━━━━━ Collected data

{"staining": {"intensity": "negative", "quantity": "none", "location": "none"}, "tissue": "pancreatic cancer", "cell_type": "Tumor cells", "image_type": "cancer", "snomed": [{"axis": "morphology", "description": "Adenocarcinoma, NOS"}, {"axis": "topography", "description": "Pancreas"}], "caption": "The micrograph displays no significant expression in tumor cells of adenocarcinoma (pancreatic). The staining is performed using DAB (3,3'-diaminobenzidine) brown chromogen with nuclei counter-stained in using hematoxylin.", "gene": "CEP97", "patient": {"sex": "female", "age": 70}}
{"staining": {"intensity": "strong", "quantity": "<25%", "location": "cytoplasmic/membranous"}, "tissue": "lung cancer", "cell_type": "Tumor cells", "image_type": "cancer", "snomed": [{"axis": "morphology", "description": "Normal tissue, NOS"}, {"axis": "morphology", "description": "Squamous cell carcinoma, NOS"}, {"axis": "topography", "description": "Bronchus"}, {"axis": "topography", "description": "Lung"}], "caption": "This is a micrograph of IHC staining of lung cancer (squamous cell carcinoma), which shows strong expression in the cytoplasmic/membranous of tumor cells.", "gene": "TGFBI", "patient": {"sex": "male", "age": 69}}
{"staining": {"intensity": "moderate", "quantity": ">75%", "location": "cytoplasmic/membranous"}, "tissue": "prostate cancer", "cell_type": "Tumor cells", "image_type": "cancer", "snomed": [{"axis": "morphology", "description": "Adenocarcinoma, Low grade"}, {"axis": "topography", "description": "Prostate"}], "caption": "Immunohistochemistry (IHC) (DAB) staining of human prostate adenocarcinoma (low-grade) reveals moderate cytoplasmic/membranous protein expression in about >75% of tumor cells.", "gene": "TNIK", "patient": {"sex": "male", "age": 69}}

━━━━━━━━━━

Work required: Nothing in the data may be left out. Copy all of it exactly.

Answer to the problem:
{"staining": {"intensity": "negative", "quantity": "none", "location": "none"}, "tissue": "pancreatic cancer", "cell_type": "Tumor cells", "image_type": "cancer", "snomed": [{"axis": "morphology", "description": "Adenocarcinoma, NOS"}, {"axis": "topography", "description": "Pancreas"}], "caption": "The micrograph displays no significant expression in tumor cells of adenocarcinoma (pancreatic). The staining is performed using DAB (3,3'-diaminobenzidine) brown chromogen with nuclei counter-stained in using hematoxylin.", "gene": "CEP97", "patient": {"sex": "female", "age": 70}}
{"staining": {"intensity": "strong", "quantity": "<25%", "location": "cytoplasmic/membranous"}, "tissue": "lung cancer", "cell_type": "Tumor cells", "image_type": "cancer", "snomed": [{"axis": "morphology", "description": "Normal tissue, NOS"}, {"axis": "morphology", "description": "Squamous cell carcinoma, NOS"}, {"axis": "topography", "description": "Bronchus"}, {"axis": "topography", "description": "Lung"}], "caption": "This is a micrograph of IHC staining of lung cancer (squamous cell carcinoma), which shows strong expression in the cytoplasmic/membranous of tumor cells.", "gene": "TGFBI", "patient": {"sex": "male", "age": 69}}
{"staining": {"intensity": "moderate", "quantity": ">75%", "location": "cytoplasmic/membranous"}, "tissue": "prostate cancer", "cell_type": "Tumor cells", "image_type": "cancer", "snomed": [{"axis": "morphology", "description": "Adenocarcinoma, Low grade"}, {"axis": "topography", "description": "Prostate"}], "caption": "Immunohistochemistry (IHC) (DAB) staining of human prostate adenocarcinoma (low-grade) reveals moderate cytoplasmic/membranous protein expression in about >75% of tumor cells.", "gene": "TNIK", "patient": {"sex": "male", "age": 69}}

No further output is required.